36. The value of the underlying portfolio assets and liabilities of the Existing Underlying Investment is determined by SGGG Fund Services Inc., which is arm's length to the Filer and the Underlying Investments, on a monthly basis. Similar third-party valuations will be carried out in respect of the underlying portfolio assets and liabilities of each Future Underlying Investment.
37. Investments in securities by the Top Issuer in an Underlying Investment will be effected at an objective price. The Filer's (or its affiliate's) policies and procedures provide, or will provide, that an objective price, for this purpose, will be the FMV or NAV per security of the applicable class or series of the Underlying Investment.
38. The Top Issuer's investment in an Underlying Investment will be disclosed in the Top Issuer's offering memorandum or other disclosure document.

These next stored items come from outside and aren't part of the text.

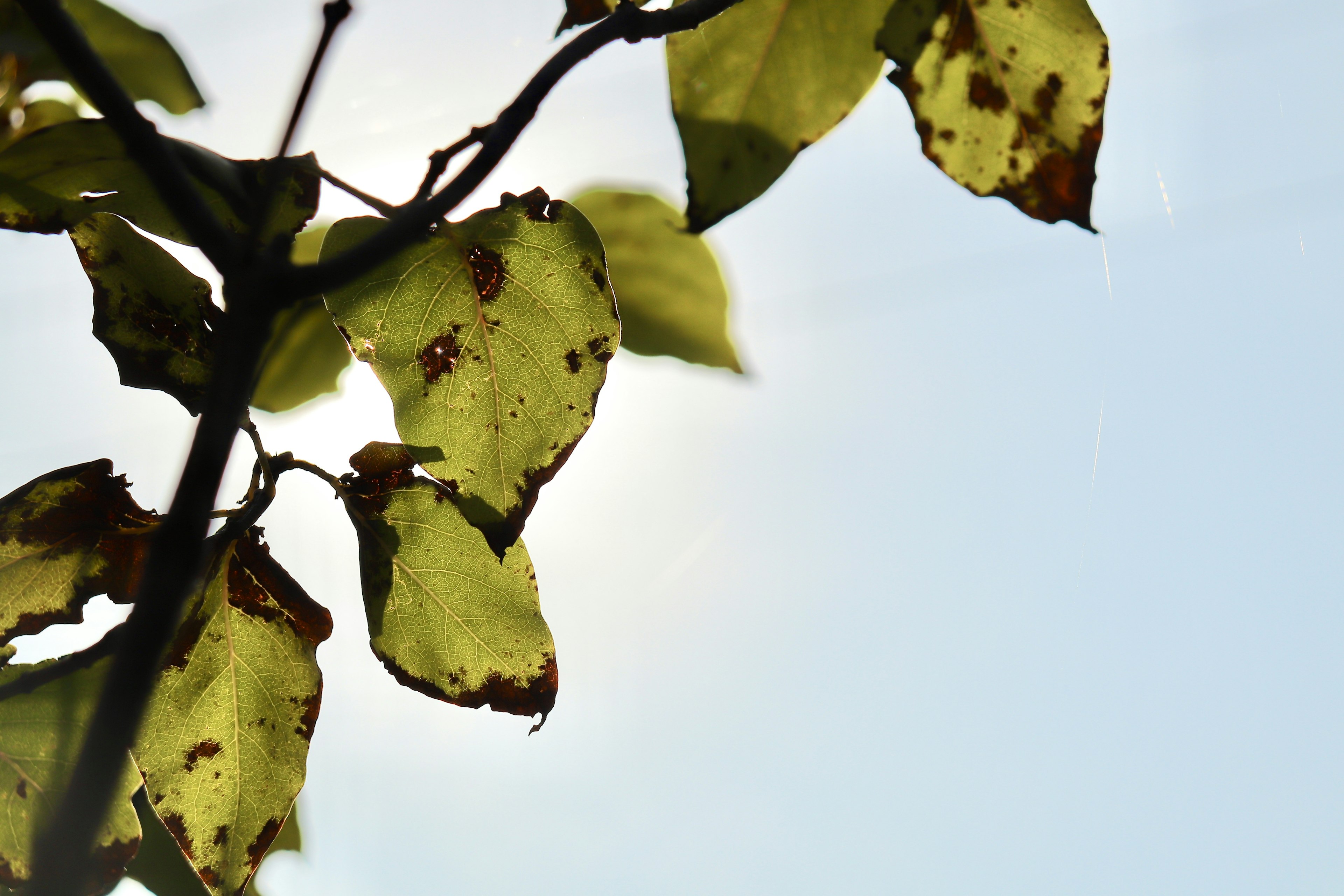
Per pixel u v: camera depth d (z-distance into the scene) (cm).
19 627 116
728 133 120
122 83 127
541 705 117
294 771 117
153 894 122
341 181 116
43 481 116
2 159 116
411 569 117
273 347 123
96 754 111
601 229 126
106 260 116
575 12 121
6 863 116
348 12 114
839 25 119
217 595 117
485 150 113
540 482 115
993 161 120
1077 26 119
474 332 115
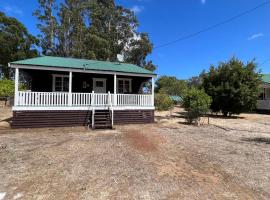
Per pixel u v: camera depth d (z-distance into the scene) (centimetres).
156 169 629
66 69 1431
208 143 993
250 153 823
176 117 2097
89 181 539
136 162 685
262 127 1564
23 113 1308
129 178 561
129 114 1572
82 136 1085
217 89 2239
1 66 4572
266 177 586
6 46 4403
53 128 1325
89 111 1455
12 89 2914
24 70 1619
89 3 4006
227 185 534
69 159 700
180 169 636
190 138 1104
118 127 1407
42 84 1677
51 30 3897
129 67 1830
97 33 3888
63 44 3959
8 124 1412
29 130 1244
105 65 1750
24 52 4566
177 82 5616
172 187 515
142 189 502
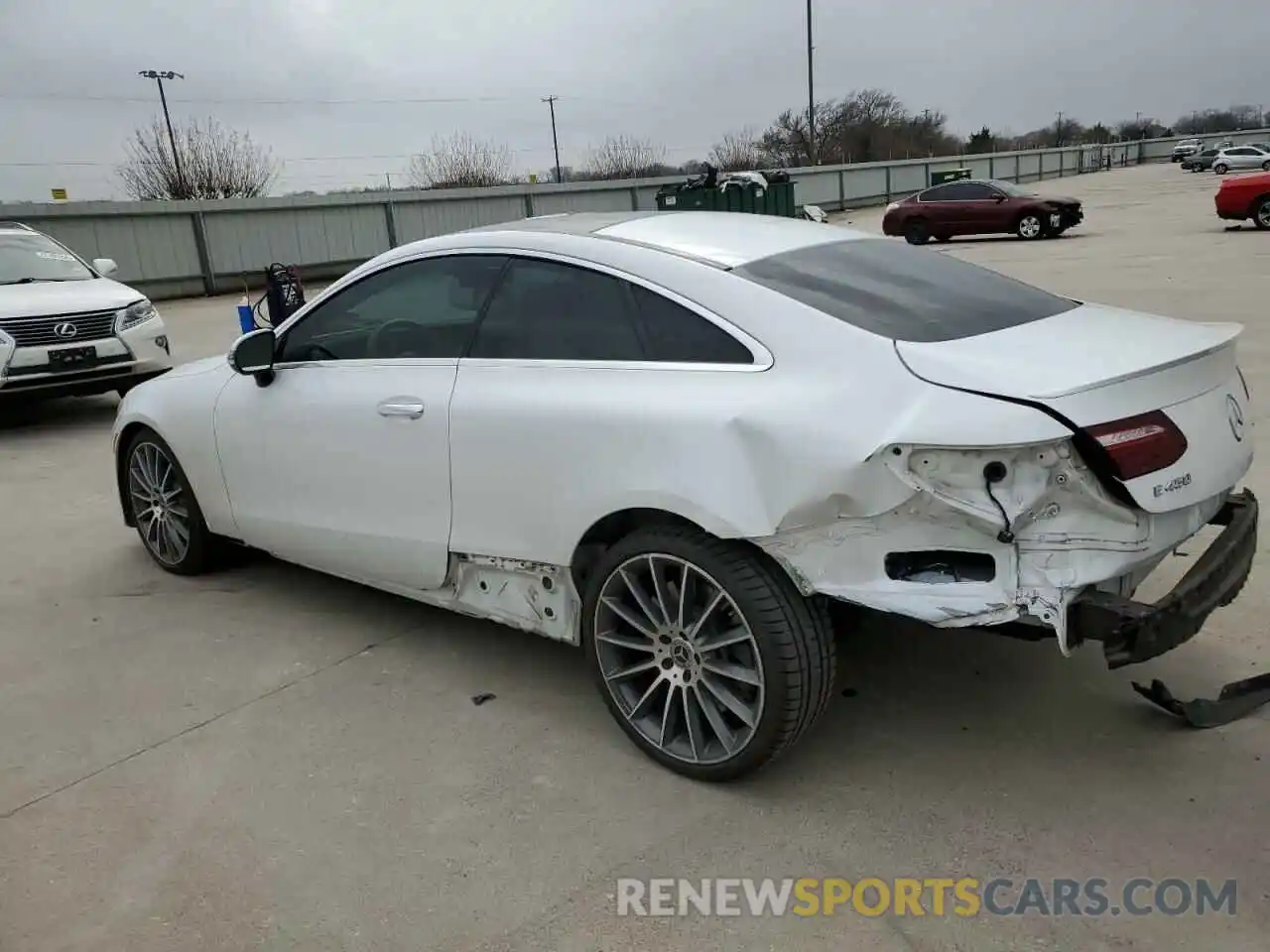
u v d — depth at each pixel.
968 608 2.39
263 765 3.08
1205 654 3.42
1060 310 3.09
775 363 2.64
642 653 2.99
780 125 66.31
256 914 2.43
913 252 3.45
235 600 4.41
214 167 38.88
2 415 9.34
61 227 20.28
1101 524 2.39
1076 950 2.20
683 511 2.68
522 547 3.16
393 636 3.97
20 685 3.68
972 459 2.34
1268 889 2.35
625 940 2.29
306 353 3.87
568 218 3.56
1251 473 5.18
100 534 5.46
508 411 3.09
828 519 2.49
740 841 2.62
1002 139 86.00
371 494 3.59
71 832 2.78
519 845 2.65
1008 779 2.81
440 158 46.66
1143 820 2.61
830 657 2.68
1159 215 26.00
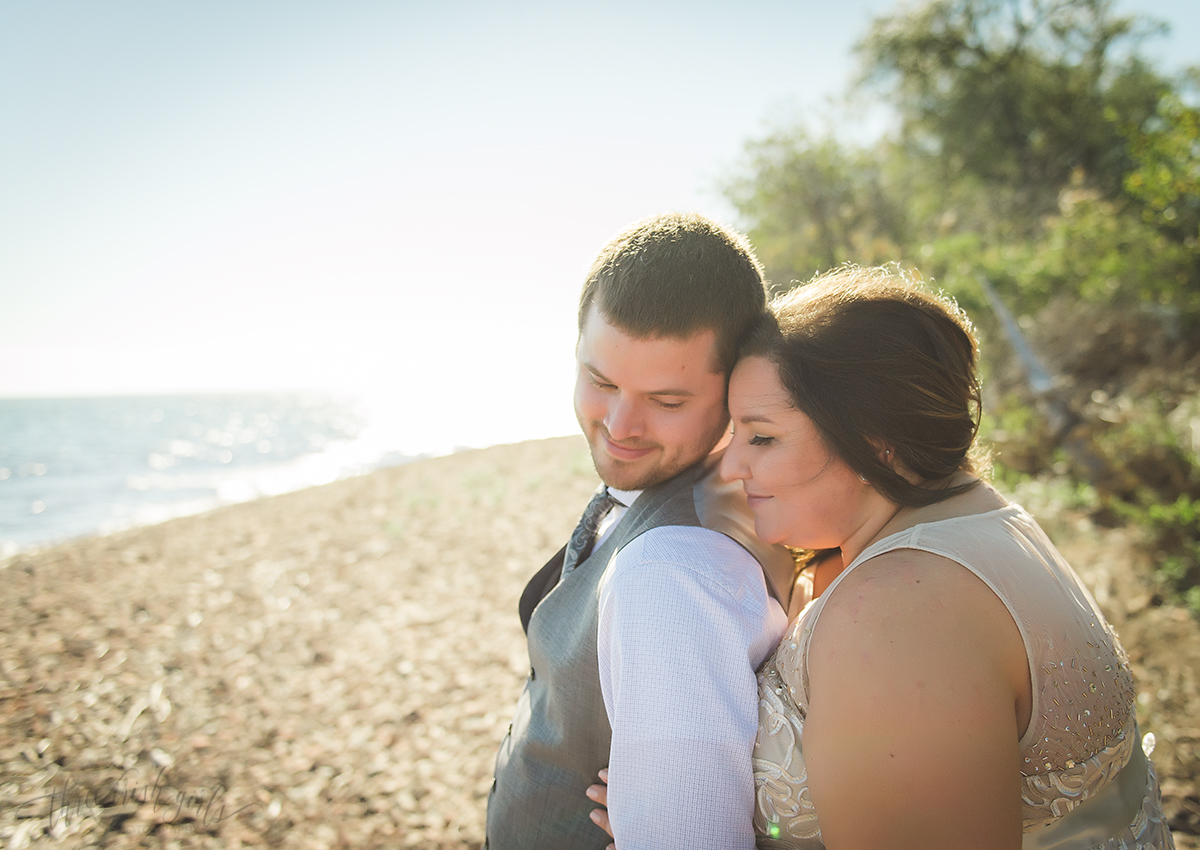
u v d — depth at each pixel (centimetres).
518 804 135
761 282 129
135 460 2544
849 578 92
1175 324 861
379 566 672
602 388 128
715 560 112
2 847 290
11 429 5253
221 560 732
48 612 576
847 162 1761
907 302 105
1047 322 958
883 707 79
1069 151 1897
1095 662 91
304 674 455
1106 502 571
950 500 99
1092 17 2000
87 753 363
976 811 76
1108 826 94
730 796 100
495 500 895
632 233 123
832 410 100
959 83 2072
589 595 130
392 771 347
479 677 435
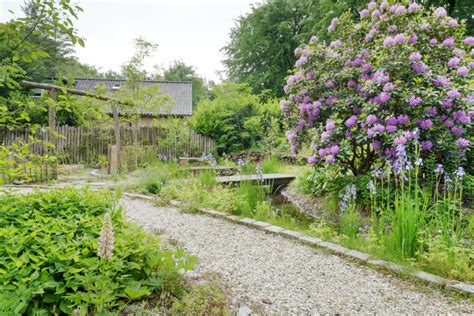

39. An investment in the Underlying Investments represents the business judgement of a responsible person uninfluenced by considerations other than the best interests of the investors in the Top Issuer.
Decision
The principal regulator is satisfied that the decision meets the test set out in the Legislation for the principal regulator to make the decision.
The decision of the principal regulator under the Legislation is that the Exemption Sought is granted provided that:
(a) securities of the Top Issuer are distributed in Canada solely to investors pursuant to exemptions from the prospectus requirements in the Legislation;
(b) the investment by the Top Issuer in an Underlying Investment will be compatible with the investment objective of the Top Issuer;
(c) at the time of purchase by the Top Issuer of securities of an Underlying Investment, either the Underlying Investment holds no more than 10% of its NAV in securities of other investment funds or the Underlying Investment:
(i) has adopted a fundamental investment objective to track the performance of an investment fund or similar investment product;
(ii) purchases or holds securities of investment funds that are "money market funds" (as defined in NI 81-102); or
(iii) purchases or holds securities that are "index participation units" (as defined in NI 81-102) issued by an investment fund;
(d) in respect of an investment by the Top Issuer in an Underlying Investment, no sales fees or redemption fees will be paid as part of the investment in the Underlying Investment, unless the Top Issuer redeems its securities of an Underlying Investment during a lock-up period, in which case an early redemption fee or deduction from the redemption proceeds may apply;
(e) in respect of an investment by the Top Issuer in an Underlying Investment, no management fees or incentive fees will be payable by the Top Issuer that, to a reasonable person, would duplicate a fee payable by an Underlying Investment for the same services;
(f) the securities of an Underlying Investment held by the Top Issuer will not be voted at any meeting of the securityholders of the Underlying Investment, except that the Top Issuer may arrange for the securities of the Underlying Investment it holds to be voted by the beneficial holders of securities of the Top Issuer;
(g) the offering memorandum or statement of investment policies and guidelines, where available, or other disclosure document of the Top Issuer shall be provided to each new investor in the Top Issuer prior to their purchase of securities of the Top Issuer, and will disclose the following information at the next update of such document:
(i) that the Top Issuer may purchase securities of one or more Underlying Investments;
(ii) that the Filer, or an affiliate of the Filer, is the manager of both the Top Issuer and the Underlying Investment(s); and
(iii) the fees, expenses, and any performance or special incentive distributions payable by the Underlying Investment(s) in which the Top Issuer invests; and
(h) the Top Issuer will invest in, and redeem, securities of each Underlying Investment at the FMV or NAV of the applicable securities of the Underlying Investment, which will be based on the valuation of the applicable portfolio assets to which the Underlying Investment has exposure, independently determined by an arm's length third party.